A few shots from paradise . . . and an incredible recipe to enjoy either at home or with a few cold beers and friends on the beach.

Whenever you are cooking outdoors, it's best to prep as much as possible in advance at home.  This keeps your actual time away from friends & fun (cooking) to a minimum, and it also ensures you don't get to your location only to realize you are not prepared.  In this instance, I went ahead and prepped the shrimp, guacamole, and pico before hitting the beach.  Toss everything in a cooler that needs to be chilled and you are all set.  If preparing at home, follow the same process using a grill pan over medium-high heat on the stove, and finish things off in an oven heated to 425 degrees F.

Fair warning - these nachos are killer, but they do take some work.  Plan on 30 minutes of prep at home, and 15 - 20 minutes for assembly/cooking at the beach.

The key to great nachos is to ensure an even distribution of ingredients, so that each bite is consistent.  One of the biggest mistakes people make is creating a huge pile of chips with all of the ingredients loaded on top.  Of course, this creates that awkward group eating situation where one person goes for all of the good ingredients with every bite, only to leave behind a pile of chips for everyone else (you know who you are).  Instead, create layers by starting with chips, followed by a generous portion of beans and cheese.  As you work your way to the top, you can add your final ingredients, but rest assured, the bottom of the pile won't be a bland pile of chips.  Just trying to keep everyone happy out there.

Crack open a cold beer, and let's get to work.

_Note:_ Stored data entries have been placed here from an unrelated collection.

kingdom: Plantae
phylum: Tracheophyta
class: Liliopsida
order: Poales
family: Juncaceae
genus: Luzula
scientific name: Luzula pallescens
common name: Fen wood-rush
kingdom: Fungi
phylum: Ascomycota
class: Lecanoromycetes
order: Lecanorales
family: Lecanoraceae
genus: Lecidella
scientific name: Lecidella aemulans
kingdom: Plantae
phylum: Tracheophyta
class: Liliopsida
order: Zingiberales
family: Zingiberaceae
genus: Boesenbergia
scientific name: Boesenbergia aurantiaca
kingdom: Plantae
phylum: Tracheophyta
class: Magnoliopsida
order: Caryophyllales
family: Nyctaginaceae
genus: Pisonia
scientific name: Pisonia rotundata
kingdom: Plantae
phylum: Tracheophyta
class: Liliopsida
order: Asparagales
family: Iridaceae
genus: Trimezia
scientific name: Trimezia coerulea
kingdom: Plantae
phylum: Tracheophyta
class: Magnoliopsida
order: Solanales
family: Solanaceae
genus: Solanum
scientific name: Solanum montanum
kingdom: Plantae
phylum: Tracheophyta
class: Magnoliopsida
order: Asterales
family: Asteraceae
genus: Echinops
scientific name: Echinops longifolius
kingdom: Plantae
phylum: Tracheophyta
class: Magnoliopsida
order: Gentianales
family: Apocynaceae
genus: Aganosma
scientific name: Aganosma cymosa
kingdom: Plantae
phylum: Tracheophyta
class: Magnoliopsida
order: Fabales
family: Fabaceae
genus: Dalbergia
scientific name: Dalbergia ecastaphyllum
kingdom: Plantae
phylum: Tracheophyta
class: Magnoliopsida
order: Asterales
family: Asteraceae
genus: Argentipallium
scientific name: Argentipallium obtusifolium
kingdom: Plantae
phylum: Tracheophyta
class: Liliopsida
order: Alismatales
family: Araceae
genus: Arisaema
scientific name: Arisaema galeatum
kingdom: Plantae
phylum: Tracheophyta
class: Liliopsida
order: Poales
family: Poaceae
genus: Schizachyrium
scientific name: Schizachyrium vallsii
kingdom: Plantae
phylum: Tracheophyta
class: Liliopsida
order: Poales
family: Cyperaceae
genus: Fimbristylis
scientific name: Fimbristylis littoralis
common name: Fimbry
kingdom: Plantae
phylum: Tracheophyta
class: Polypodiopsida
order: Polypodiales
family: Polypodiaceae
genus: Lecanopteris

Recipe serves 5 - 7 people

Prep (Shrimp, Guacamole, Pico)

Shrimp
3 lbs Large Shrimp
1/4 Cup Extra Virgin Olive Oil
1 Lime, juiced
1 Jalapeno, seeded and diced
2 Cloves Garlic, minced
1/2 Teaspoon Kosher Salt
1/4 Teaspoon Fresh Cracked Pepper
1/2 Teaspoon Ground Cumin Powder

Peel and devein shrimp; add to a large Ziplock back.  Add the remaining ingredients, toss to combine, and keep sealed and refrigerated (in cooler) until ready for use.

Guacamole
2 Cloves Garlic, minced 
1 Teaspoon Kosher Salt
3 Large Ripe Hass Avocados, seeded and diced
1 Tablespoon Cilantro, diced
1/4 Medium Red Onion, finely diced
1 Lime, juiced

On a cutting board, combine kosher salt and minced garlic.  Using the flat side of a chef's knife, press down on the garlic - allowing the salt to work as an abrasive - working the knife back and forth until the garlic is broken down and forms a paste, about 1 - 2 minutes.  Add garlic paste to a bowl.  Combine the remaining ingredients into the bowl along with the garlic paste.  Using a fork, carefully mash together ingredients, leaving some chunks of avocado, until mixture is smooth and well combined.  Add more lime juice and salt to taste.  Place plastic wrap directly over the guacamole to prevent from browning, and store chilled until ready for use.

Pico de Gallo
3 Ripe Roma Tomatoes, seeded and diced
1/4 Medium Red Onion, finely diced
1 Jalapeno, seeded and diced
2 Cloves Garlic, minced
2 Tablespoons Cilantro, chopped
2 Tablespoons Extra Virgin Olive Oil
1 Lime, juiced
1/2 Teaspoon Kosher Salt

Add all ingredients to a mixing bowl, toss to combine, cover, and store chilled until ready for use.  Add more lime juice or salt to taste, if necessary.

Grilled Shrimp Nachos
1 Large Bag Yellow Corn Tortilla Chips
1 Large Bag Blue Corn Tortilla Chips
2 Cans Black Beans, drained
4 lbs Grated Cheese (Monterey Jack, Colby, Cheddar)
Shrimp, marinated
Sour Cream, Guacamole, Salsa, Pico (on the side)
2 Large Disposable Aluminum Lasagna Baking Pans
Aluminum Foil

On a charcoal/gas grill over direct heat, grill shrimp until just done (firm and pink), about 1 - 2 minutes per side.  Remove shrimp from grill, cover, and set aside.  Begin assembling nachos by placing a layer of chips in the bottom of each tray.  Top with a generous portion of black beans and cheese.  Repeat with another layer of chips, beans, and cheese.  Next, top with grilled shrimp and pico.  Cover trays with aluminum foil and place on the grill over indirect heat, cover, and cook until cheese is melted and ingredients are heated through, about 4 - 6 minutes.  Remove from heat and serve alongside sour cream, guacamole, salsa, and remaining pico.